Oh, dear. A relativist! Shudder. Well, at least it's a profound
relativist.  (They're the ones who like to see Mussolini get credit for
making the trains run on time, right?)

Of course we should examine the truth behind our ikons. I don't think
what I said suggests we shouldn't.  But where in former times there was
a drive to make some faulty human into a semi-divine, now we have gone
to the opposite extreme.  The recent trend seems to me to be to tear
down every image of value, to demonstrate that in this brave new world
where all men are created equal, all are created equally pathetic, all
liars at heart, or drunks, or womanizers, and as a corollary to this
view, all acts, however brave they may appear on the surface, have
dreadful consequences. This is a terribly grim and desolate attitude and
not good if we wish to raise hopeful, energetic, eager young people.

> The trouble with "Ultimately we need to honour our pathfinders, not for
> what they didn't do, or did wrong, but for what they did right," is that
> it requires us to ignore or suppress the evidence.

No such thing. My post was a response to the person who spoke about the
shift in his feelings about Freud, from hero worship to hatred.  When
the truth about Freud's equivocations came out back in the 70s (80s?),
to me it was a relief since it meant I could understand where all that
nonsense he was preaching about Oedipus and penis envy was coming from.
At that point I was free to appreciate him for what he actually did,
help the study of human nature to become accepted as a science, taught
at universities so that others, with fewer social barriers to face,
might be free to pursue the truth.

Of course everything that you say about the history behind Jefferson and
Columbus is true, and good to know, but none of it invalidates what they
did that makes us remember them. Hundreds, thousands of southern
landowners owned slaves, bought and sold them and sometimes slept with
them, but only one wrote the Declaration of Independence.  Hundreds of
lunatics set off in little wooden tubs to cross oceans, sail around the
tips of Cape Horn and the Cape of Good Hope (delightful euphemism), get
ice bound in the northern Atlantic looking for a northern route to
China, and certainly many killed, raped and infected the natives.  Most
of their names have been lost. We honor Columbus, not because he was a
good man or even because he was the best of the explorers who came to
the shores of America, but because we happen to have his story.

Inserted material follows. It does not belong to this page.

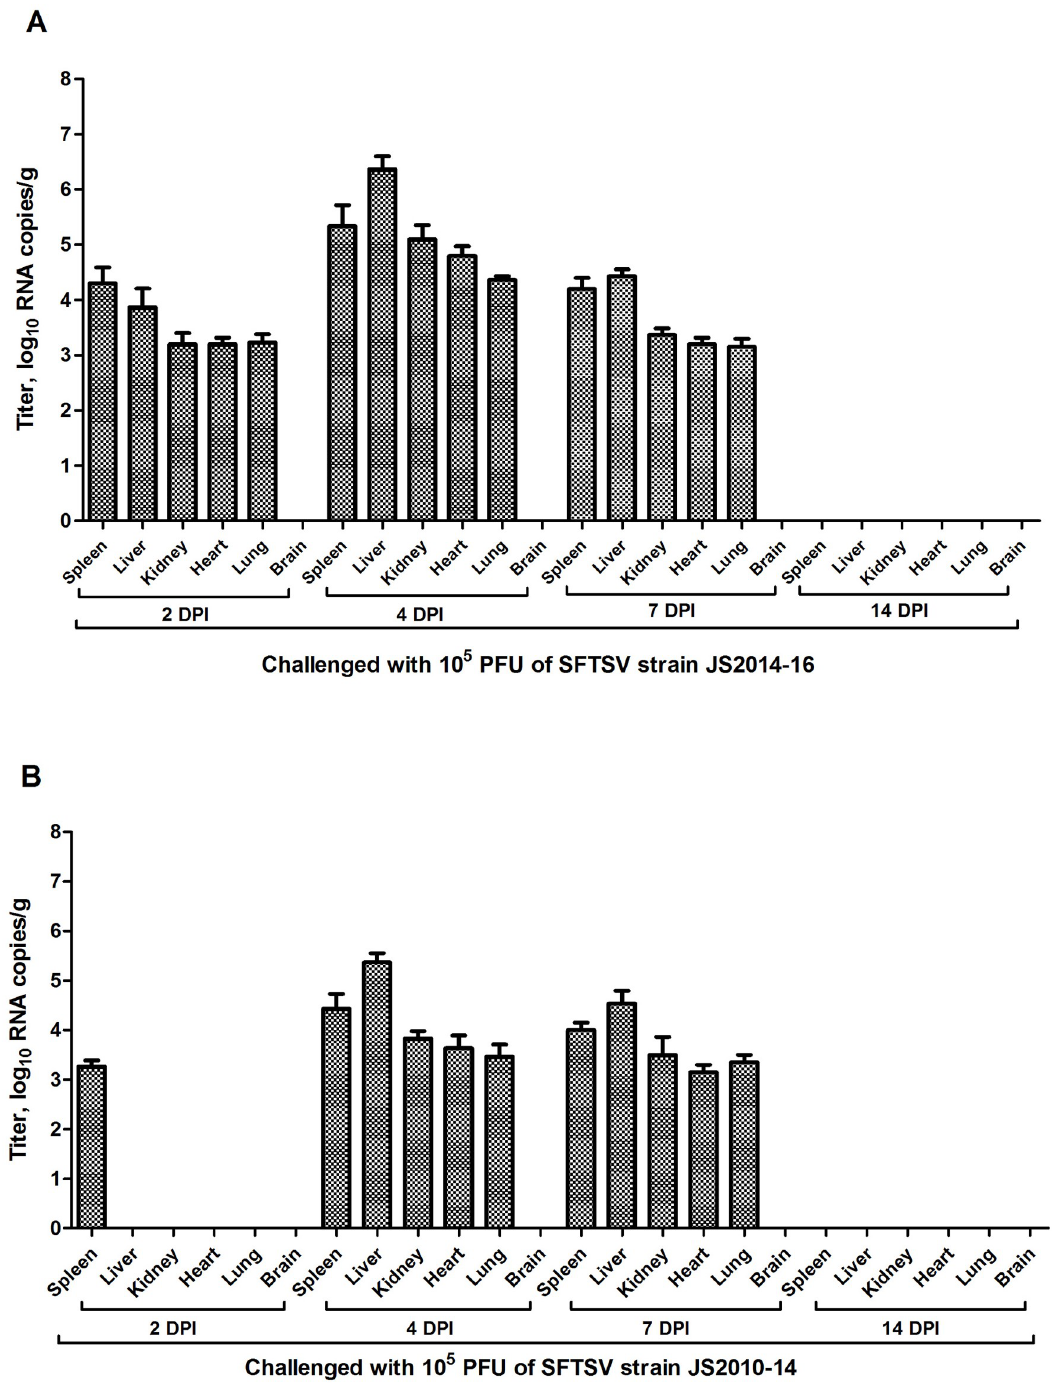
Fig 2. Viral distribution, as determined by RNA copy numbers, in organs from birds experimentally infected with 10 5 PFU of two SFTSV strains. Viral titers are represented as geometric mean ± SD. A detection limit of 0.95 log 10 RNA copies g -1 was determined. Spotted doves inoculated with 10 5 PFU of SFTSV strain JS2014 (A) had higher and earlier mean viral loads than birds inoculated with 10 5 PFU of SFTSV strain JS2010 (B).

Because some landowners raped their slaves, should we disavow
Jefferson?  Because exploration opened the door to colonization, shall
we disavow our explorers?

I'm concerned because I see a generation of children growing to
adulthood without heroes. The trouble is, since kids have to have
heroes, when thoughtful adults don't offer them appropriate heroes, they
pick bad ones, like M and M. We connect with our children at a profound
level when we share our heroes with them. My Dad's hero was Abraham
Lincoln. Watching the recent program on Lincoln on PBS, I'm sharing
something wonderful with my Dad, who's been gone a long time, but who
was there with me in my mind. Whether you care or not that Lincoln
"saved the union," he bore a level of suffering that is truly astounding
and bore it for a very long time.  Though he tottered under the weight
of it, he never fell.

The many faults of heroes like Lincoln, Jefferson and Columbus do not
detract in the slightest from what they did that makes us remember them
any more than Babe Ruth's drinking and misbehavior take points off his
home run record.

There are heroes in the realms of moral choice, Gandhi, Martin Luther
King, Raoul Wallenberg, Mohammed Ali, the great religious leaders.  We
don't scorn them because they couldn't play baseball.